Campus News

The artistic power of Cherokee culture

Cherokee baskets wachovia-h
The Georgia Museum of Art will show the exhibition "Cherokee Basketry: Woven Culture."  

For hundreds of years, the Cherokee people wove beautiful baskets that were both functional and decorative. When they encountered European settlers in the 17th century, the newcomers remarked on the quality of these woven objects and carried some back across the Atlantic Ocean. In celebration of this craft tradition, the Georgia Museum of Art is presenting the exhibition Cherokee Basketry: Woven Culture through April 17.

The exhibition was organized by co-curators Dale Couch, the museum’s curator of decorative arts, Mary C. Scales English, a student in UGA’s master’s of historic preservation program, and Janice Simon, Meigs Professor of Art History in the Lamar Dodd School of Art. The exhibition includes 45 objects, dating from the early 19th century to the late 20th century. Some belong to the museum’s collection. Others are promised gifts, including the many contemporary examples Simon lent to the exhibition. Still others are on loan from private collections in Georgia and from the Wachovia Historical Society, through Old Salem Museums and Gardens.

The range of woven objects in the exhibition includes not only traditional baskets, but also a quiver, a woven mat and a slat-back chair made in north Georgia that features a woven seat with Cherokee influence. Most of them are fashioned from rivercane (or “i-hi” in Cherokee), a plant that is almost extinct due to overgrazing and changes in water levels. Natural dyes such as walnut, butternut and bloodroot add vibrant color to the complex decorative patterns that run across their surfaces.
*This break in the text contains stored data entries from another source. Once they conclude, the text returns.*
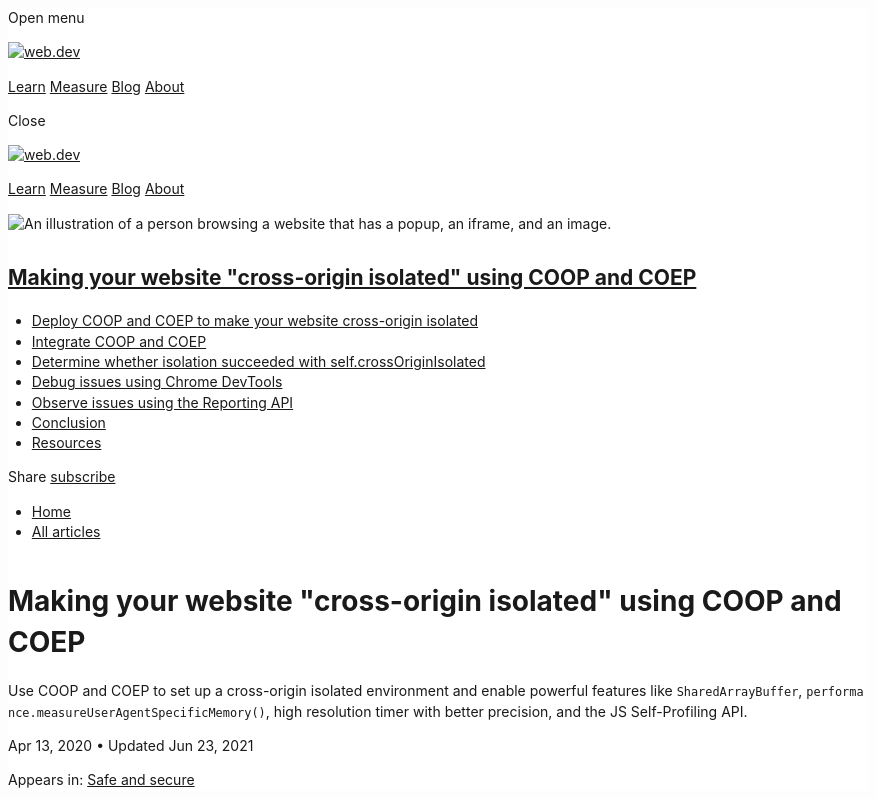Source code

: <span class="w-tooltip w-tooltip--left">Open menu</span>

<a href="/" class="header-default__logo-link gc-analytics-event"><img src="/images/lockup.svg" alt="web.dev" class="header-default__logo" width="125" height="30" /></a>

<a href="/learn/" class="header-default__link gc-analytics-event">Learn</a> <a href="/measure/" class="header-default__link gc-analytics-event">Measure</a> <a href="/blog/" class="header-default__link gc-analytics-event">Blog</a> <a href="/about/" class="header-default__link gc-analytics-event">About</a>

<span class="w-tooltip">Close</span>

<a href="/" class="gc-analytics-event"><img src="/images/lockup.svg" alt="web.dev" class="drawer-default__logo" width="125" height="30" /></a>

<a href="/learn/" class="drawer-default__link gc-analytics-event">Learn</a> <a href="/measure/" class="drawer-default__link gc-analytics-event">Measure</a> <a href="/blog/" class="drawer-default__link gc-analytics-event">Blog</a> <a href="/about/" class="drawer-default__link gc-analytics-event">About</a>

<img src="https://web-dev.imgix.net/image/admin/Rv8gOTwZwxr2Z7b13Ize.jpg?auto=format" alt="An illustration of a person browsing a website that has a popup, an iframe, and an image." class="w-hero w-hero--cover" sizes="100vw" srcset="https://web-dev.imgix.net/image/admin/Rv8gOTwZwxr2Z7b13Ize.jpg?auto=format&amp;w=200 200w,     https://web-dev.imgix.net/image/admin/Rv8gOTwZwxr2Z7b13Ize.jpg?auto=format&amp;w=228 228w,     https://web-dev.imgix.net/image/admin/Rv8gOTwZwxr2Z7b13Ize.jpg?auto=format&amp;w=260 260w,     https://web-dev.imgix.net/image/admin/Rv8gOTwZwxr2Z7b13Ize.jpg?auto=format&amp;w=296 296w,     https://web-dev.imgix.net/image/admin/Rv8gOTwZwxr2Z7b13Ize.jpg?auto=format&amp;w=338 338w,     https://web-dev.imgix.net/image/admin/Rv8gOTwZwxr2Z7b13Ize.jpg?auto=format&amp;w=385 385w,     https://web-dev.imgix.net/image/admin/Rv8gOTwZwxr2Z7b13Ize.jpg?auto=format&amp;w=439 439w,     https://web-dev.imgix.net/image/admin/Rv8gOTwZwxr2Z7b13Ize.jpg?auto=format&amp;w=500 500w,     https://web-dev.imgix.net/image/admin/Rv8gOTwZwxr2Z7b13Ize.jpg?auto=format&amp;w=571 571w,     https://web-dev.imgix.net/image/admin/Rv8gOTwZwxr2Z7b13Ize.jpg?auto=format&amp;w=650 650w,     https://web-dev.imgix.net/image/admin/Rv8gOTwZwxr2Z7b13Ize.jpg?auto=format&amp;w=741 741w,     https://web-dev.imgix.net/image/admin/Rv8gOTwZwxr2Z7b13Ize.jpg?auto=format&amp;w=845 845w,     https://web-dev.imgix.net/image/admin/Rv8gOTwZwxr2Z7b13Ize.jpg?auto=format&amp;w=964 964w,     https://web-dev.imgix.net/image/admin/Rv8gOTwZwxr2Z7b13Ize.jpg?auto=format&amp;w=1098 1098w,     https://web-dev.imgix.net/image/admin/Rv8gOTwZwxr2Z7b13Ize.jpg?auto=format&amp;w=1252 1252w,     https://web-dev.imgix.net/image/admin/Rv8gOTwZwxr2Z7b13Ize.jpg?auto=format&amp;w=1428 1428w,     https://web-dev.imgix.net/image/admin/Rv8gOTwZwxr2Z7b13Ize.jpg?auto=format&amp;w=1600 1600w" width="1600" height="480" />

## <a href="#making-your-website-andquotcross-origin-isolatedandquot-using-coop-and-coep" class="w-toc__header--link">Making your website "cross-origin isolated" using COOP and COEP</a>

- [Deploy COOP and COEP to make your website cross-origin isolated](#deploy-coop-and-coep-to-make-your-website-cross-origin-isolated)
- [Integrate COOP and COEP](#integrate-coop-and-coep)
- [Determine whether isolation succeeded with self.crossOriginIsolated](#determine-whether-isolation-succeeded-with-self.crossoriginisolated)
- [Debug issues using Chrome DevTools](#debug-issues-using-chrome-devtools)
- [Observe issues using the Reporting API](#observe-issues-using-the-reporting-api)
- [Conclusion](#conclusion)
- [Resources](#resources)

Share <a href="/newsletter/" class="w-actions__fab w-actions__fab--subscribe gc-analytics-event"><span>subscribe</span></a>

- <a href="/" class="w-breadcrumbs__link w-breadcrumbs__link--left-justify gc-analytics-event">Home</a>
- <a href="/blog" class="w-breadcrumbs__link gc-analytics-event">All articles</a>

# Making your website "cross-origin isolated" using COOP and COEP

Use COOP and COEP to set up a cross-origin isolated environment and enable powerful features like `SharedArrayBuffer`, `performance.measureUserAgentSpecificMemory()`, high resolution timer with better precision, and the JS Self-Profiling API.

Apr 13, 2020 <span class="w-author__separator">•</span> Updated Jun 23, 2021

<span class="w-post-signpost__title">Appears in:</span> <a href="/secure" class="w-post-signpost__link">Safe and secure</a>
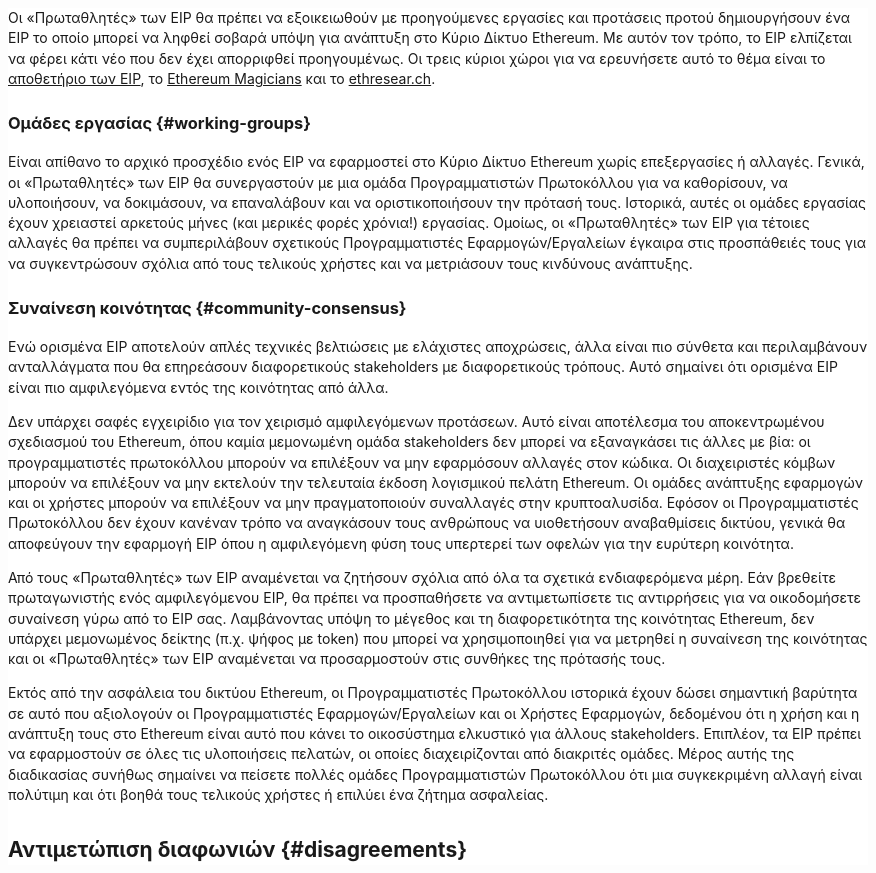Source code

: Οι «Πρωταθλητές» των EIP θα πρέπει να εξοικειωθούν με προηγούμενες εργασίες και προτάσεις προτού δημιουργήσουν ένα EIP το οποίο μπορεί να ληφθεί σοβαρά υπόψη για ανάπτυξη στο Κύριο Δίκτυο Ethereum. Με αυτόν τον τρόπο, το EIP ελπίζεται να φέρει κάτι νέο που δεν έχει απορριφθεί προηγουμένως. Οι τρεις κύριοι χώροι για να ερευνήσετε αυτό το θέμα είναι το [αποθετήριο των EIP](https://github.com/ethereum/EIPs), το [Ethereum Magicians](https://ethereum-magicians.org/) και το [ethresear.ch](https://ethresear.ch).

### Ομάδες εργασίας {#working-groups}

Είναι απίθανο το αρχικό προσχέδιο ενός EIP να εφαρμοστεί στο Κύριο Δίκτυο Ethereum χωρίς επεξεργασίες ή αλλαγές. Γενικά, οι «Πρωταθλητές» των EIP θα συνεργαστούν με μια ομάδα Προγραμματιστών Πρωτοκόλλου για να καθορίσουν, να υλοποιήσουν, να δοκιμάσουν, να επαναλάβουν και να οριστικοποιήσουν την πρότασή τους. Ιστορικά, αυτές οι ομάδες εργασίας έχουν χρειαστεί αρκετούς μήνες (και μερικές φορές χρόνια!) εργασίας. Ομοίως, οι «Πρωταθλητές» των EIP για τέτοιες αλλαγές θα πρέπει να συμπεριλάβουν σχετικούς Προγραμματιστές Εφαρμογών/Εργαλείων έγκαιρα στις προσπάθειές τους για να συγκεντρώσουν σχόλια από τους τελικούς χρήστες και να μετριάσουν τους κινδύνους ανάπτυξης.



### Συναίνεση κοινότητας {#community-consensus}

Ενώ ορισμένα EIP αποτελούν απλές τεχνικές βελτιώσεις με ελάχιστες αποχρώσεις, άλλα είναι πιο σύνθετα και περιλαμβάνουν ανταλλάγματα που θα επηρεάσουν διαφορετικούς stakeholders με διαφορετικούς τρόπους. Αυτό σημαίνει ότι ορισμένα EIP είναι πιο αμφιλεγόμενα εντός της κοινότητας από άλλα.

Δεν υπάρχει σαφές εγχειρίδιο για τον χειρισμό αμφιλεγόμενων προτάσεων. Αυτό είναι αποτέλεσμα του αποκεντρωμένου σχεδιασμού του Ethereum, όπου καμία μεμονωμένη ομάδα stakeholders δεν μπορεί να εξαναγκάσει τις άλλες με βία: οι προγραμματιστές πρωτοκόλλου μπορούν να επιλέξουν να μην εφαρμόσουν αλλαγές στον κώδικα. Οι διαχειριστές κόμβων μπορούν να επιλέξουν να μην εκτελούν την τελευταία έκδοση λογισμικού πελάτη Ethereum. Οι ομάδες ανάπτυξης εφαρμογών και οι χρήστες μπορούν να επιλέξουν να μην πραγματοποιούν συναλλαγές στην κρυπτοαλυσίδα. Εφόσον οι Προγραμματιστές Πρωτοκόλλου δεν έχουν κανέναν τρόπο να αναγκάσουν τους ανθρώπους να υιοθετήσουν αναβαθμίσεις δικτύου, γενικά θα αποφεύγουν την εφαρμογή EIP όπου η αμφιλεγόμενη φύση τους υπερτερεί των οφελών για την ευρύτερη κοινότητα.

Από τους «Πρωταθλητές» των EIP αναμένεται να ζητήσουν σχόλια από όλα τα σχετικά ενδιαφερόμενα μέρη. Εάν βρεθείτε πρωταγωνιστής ενός αμφιλεγόμενου EIP, θα πρέπει να προσπαθήσετε να αντιμετωπίσετε τις αντιρρήσεις για να οικοδομήσετε συναίνεση γύρω από το EIP σας. Λαμβάνοντας υπόψη το μέγεθος και τη διαφορετικότητα της κοινότητας Ethereum, δεν υπάρχει μεμονωμένος δείκτης (π.χ. ψήφος με token) που μπορεί να χρησιμοποιηθεί για να μετρηθεί η συναίνεση της κοινότητας και οι «Πρωταθλητές» των EIP αναμένεται να προσαρμοστούν στις συνθήκες της πρότασής τους.

Εκτός από την ασφάλεια του δικτύου Ethereum, οι Προγραμματιστές Πρωτοκόλλου ιστορικά έχουν δώσει σημαντική βαρύτητα σε αυτό που αξιολογούν οι Προγραμματιστές Εφαρμογών/Εργαλείων και οι Χρήστες Εφαρμογών, δεδομένου ότι η χρήση και η ανάπτυξη τους στο Ethereum είναι αυτό που κάνει το οικοσύστημα ελκυστικό για άλλους stakeholders. Επιπλέον, τα EIP πρέπει να εφαρμοστούν σε όλες τις υλοποιήσεις πελατών, οι οποίες διαχειρίζονται από διακριτές ομάδες. Μέρος αυτής της διαδικασίας συνήθως σημαίνει να πείσετε πολλές ομάδες Προγραμματιστών Πρωτοκόλλου ότι μια συγκεκριμένη αλλαγή είναι πολύτιμη και ότι βοηθά τους τελικούς χρήστες ή επιλύει ένα ζήτημα ασφαλείας.

<Divider />



## Αντιμετώπιση διαφωνιών {#disagreements}
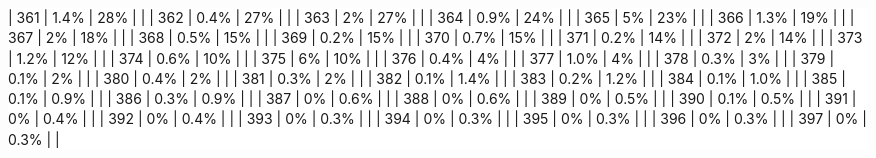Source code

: | 361 | 1.4% | 28% |  |
| 362 | 0.4% | 27% |  |
| 363 | 2% | 27% |  |
| 364 | 0.9% | 24% |  |
| 365 | 5% | 23% |  |
| 366 | 1.3% | 19% |  |
| 367 | 2% | 18% |  |
| 368 | 0.5% | 15% |  |
| 369 | 0.2% | 15% |  |
| 370 | 0.7% | 15% |  |
| 371 | 0.2% | 14% |  |
| 372 | 2% | 14% |  |
| 373 | 1.2% | 12% |  |
| 374 | 0.6% | 10% |  |
| 375 | 6% | 10% |  |
| 376 | 0.4% | 4% |  |
| 377 | 1.0% | 4% |  |
| 378 | 0.3% | 3% |  |
| 379 | 0.1% | 2% |  |
| 380 | 0.4% | 2% |  |
| 381 | 0.3% | 2% |  |
| 382 | 0.1% | 1.4% |  |
| 383 | 0.2% | 1.2% |  |
| 384 | 0.1% | 1.0% |  |
| 385 | 0.1% | 0.9% |  |
| 386 | 0.3% | 0.9% |  |
| 387 | 0% | 0.6% |  |
| 388 | 0% | 0.6% |  |
| 389 | 0% | 0.5% |  |
| 390 | 0.1% | 0.5% |  |
| 391 | 0% | 0.4% |  |
| 392 | 0% | 0.4% |  |
| 393 | 0% | 0.3% |  |
| 394 | 0% | 0.3% |  |
| 395 | 0% | 0.3% |  |
| 396 | 0% | 0.3% |  |
| 397 | 0% | 0.3% |  |
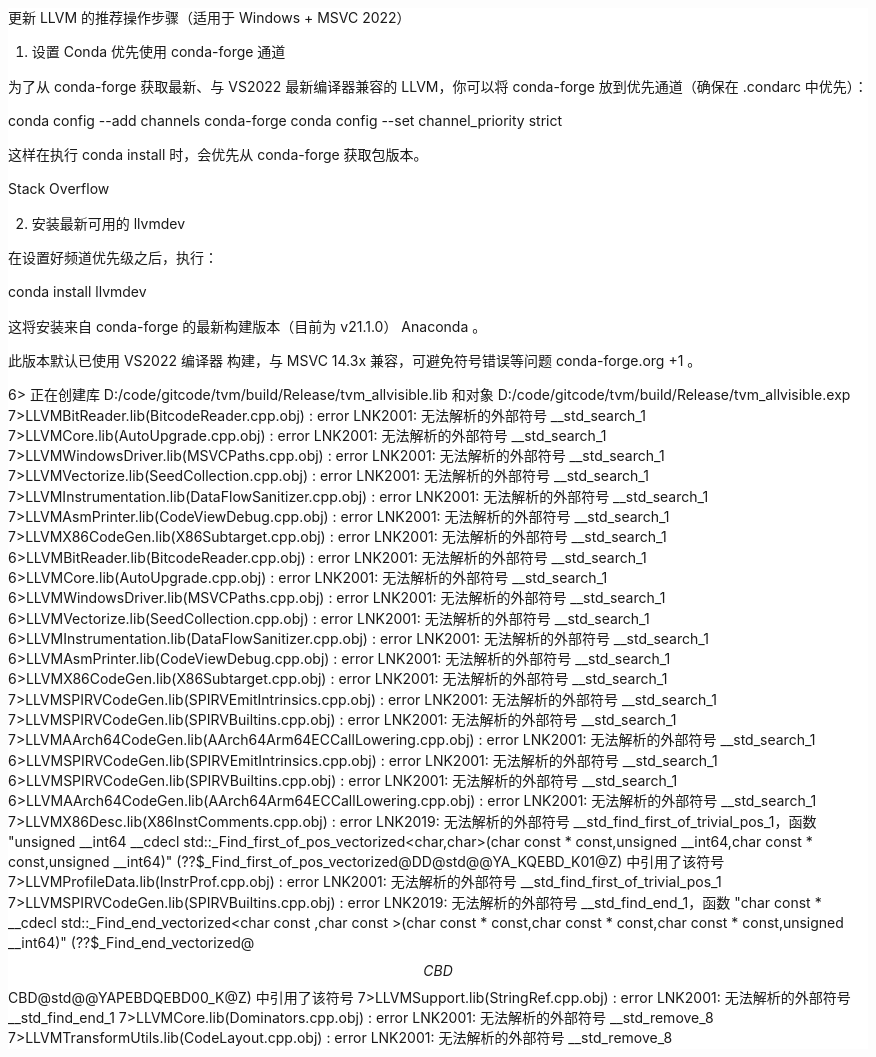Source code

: 更新 LLVM 的推荐操作步骤（适用于 Windows + MSVC 2022）
1. 设置 Conda 优先使用 conda-forge 通道

为了从 conda-forge 获取最新、与 VS2022 最新编译器兼容的 LLVM，你可以将 conda-forge 放到优先通道（确保在 .condarc 中优先）：

conda config --add channels conda-forge
conda config --set channel_priority strict


这样在执行 conda install 时，会优先从 conda-forge 获取包版本。

Stack Overflow

2. 安装最新可用的 llvmdev

在设置好频道优先级之后，执行：

conda install llvmdev


这将安装来自 conda-forge 的最新构建版本（目前为 v21.1.0）
Anaconda
。

此版本默认已使用 VS2022 编译器 构建，与 MSVC 14.3x 兼容，可避免符号错误等问题 
conda-forge.org
+1
。

6>  正在创建库 D:/code/gitcode/tvm/build/Release/tvm_allvisible.lib 和对象 D:/code/gitcode/tvm/build/Release/tvm_allvisible.exp
7>LLVMBitReader.lib(BitcodeReader.cpp.obj) : error LNK2001: 无法解析的外部符号 __std_search_1
7>LLVMCore.lib(AutoUpgrade.cpp.obj) : error LNK2001: 无法解析的外部符号 __std_search_1
7>LLVMWindowsDriver.lib(MSVCPaths.cpp.obj) : error LNK2001: 无法解析的外部符号 __std_search_1
7>LLVMVectorize.lib(SeedCollection.cpp.obj) : error LNK2001: 无法解析的外部符号 __std_search_1
7>LLVMInstrumentation.lib(DataFlowSanitizer.cpp.obj) : error LNK2001: 无法解析的外部符号 __std_search_1
7>LLVMAsmPrinter.lib(CodeViewDebug.cpp.obj) : error LNK2001: 无法解析的外部符号 __std_search_1
7>LLVMX86CodeGen.lib(X86Subtarget.cpp.obj) : error LNK2001: 无法解析的外部符号 __std_search_1
6>LLVMBitReader.lib(BitcodeReader.cpp.obj) : error LNK2001: 无法解析的外部符号 __std_search_1
6>LLVMCore.lib(AutoUpgrade.cpp.obj) : error LNK2001: 无法解析的外部符号 __std_search_1
6>LLVMWindowsDriver.lib(MSVCPaths.cpp.obj) : error LNK2001: 无法解析的外部符号 __std_search_1
6>LLVMVectorize.lib(SeedCollection.cpp.obj) : error LNK2001: 无法解析的外部符号 __std_search_1
6>LLVMInstrumentation.lib(DataFlowSanitizer.cpp.obj) : error LNK2001: 无法解析的外部符号 __std_search_1
6>LLVMAsmPrinter.lib(CodeViewDebug.cpp.obj) : error LNK2001: 无法解析的外部符号 __std_search_1
6>LLVMX86CodeGen.lib(X86Subtarget.cpp.obj) : error LNK2001: 无法解析的外部符号 __std_search_1
7>LLVMSPIRVCodeGen.lib(SPIRVEmitIntrinsics.cpp.obj) : error LNK2001: 无法解析的外部符号 __std_search_1
7>LLVMSPIRVCodeGen.lib(SPIRVBuiltins.cpp.obj) : error LNK2001: 无法解析的外部符号 __std_search_1
7>LLVMAArch64CodeGen.lib(AArch64Arm64ECCallLowering.cpp.obj) : error LNK2001: 无法解析的外部符号 __std_search_1
6>LLVMSPIRVCodeGen.lib(SPIRVEmitIntrinsics.cpp.obj) : error LNK2001: 无法解析的外部符号 __std_search_1
6>LLVMSPIRVCodeGen.lib(SPIRVBuiltins.cpp.obj) : error LNK2001: 无法解析的外部符号 __std_search_1
6>LLVMAArch64CodeGen.lib(AArch64Arm64ECCallLowering.cpp.obj) : error LNK2001: 无法解析的外部符号 __std_search_1
7>LLVMX86Desc.lib(X86InstComments.cpp.obj) : error LNK2019: 无法解析的外部符号 __std_find_first_of_trivial_pos_1，函数 "unsigned __int64 __cdecl std::_Find_first_of_pos_vectorized<char,char>(char const * const,unsigned __int64,char const * const,unsigned __int64)" (??$_Find_first_of_pos_vectorized@DD@std@@YA_KQEBD_K01@Z) 中引用了该符号
7>LLVMProfileData.lib(InstrProf.cpp.obj) : error LNK2001: 无法解析的外部符号 __std_find_first_of_trivial_pos_1
7>LLVMSPIRVCodeGen.lib(SPIRVBuiltins.cpp.obj) : error LNK2019: 无法解析的外部符号 __std_find_end_1，函数 "char const * __cdecl std::_Find_end_vectorized<char const ,char const >(char const * const,char const * const,char const * const,unsigned __int64)" (??$_Find_end_vectorized@$$CBD$$CBD@std@@YAPEBDQEBD00_K@Z) 中引用了该符号
7>LLVMSupport.lib(StringRef.cpp.obj) : error LNK2001: 无法解析的外部符号 __std_find_end_1
7>LLVMCore.lib(Dominators.cpp.obj) : error LNK2001: 无法解析的外部符号 __std_remove_8
7>LLVMTransformUtils.lib(CodeLayout.cpp.obj) : error LNK2001: 无法解析的外部符号 __std_remove_8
“It is a paradox that Americans romanticized the Cherokee while simultaneously nearly destroying their nation and removing them from their native lands,” Couch said. “These baskets represent a people’s cultural strength and persistence, the artistic power of Cherokee culture as well as the cultural confluences that created our present world, and they are visually among the great works of craft in our region.”

Related events include the museum’s quarterly reception, 90 Carlton: Winter, on Feb. 4 at 6:30 p.m., $5 or free for members of the Friends of the Georgia Museum of Art and attendees of the Henry D. Green Symposium of the Decorative Arts; public tours led by Simon (Feb. 24 at 2 p.m.) and Scales English (March 9 at 2 p.m.); and a Family Day on March 26, at 10 a.m. All events are free and open to the public unless otherwise noted.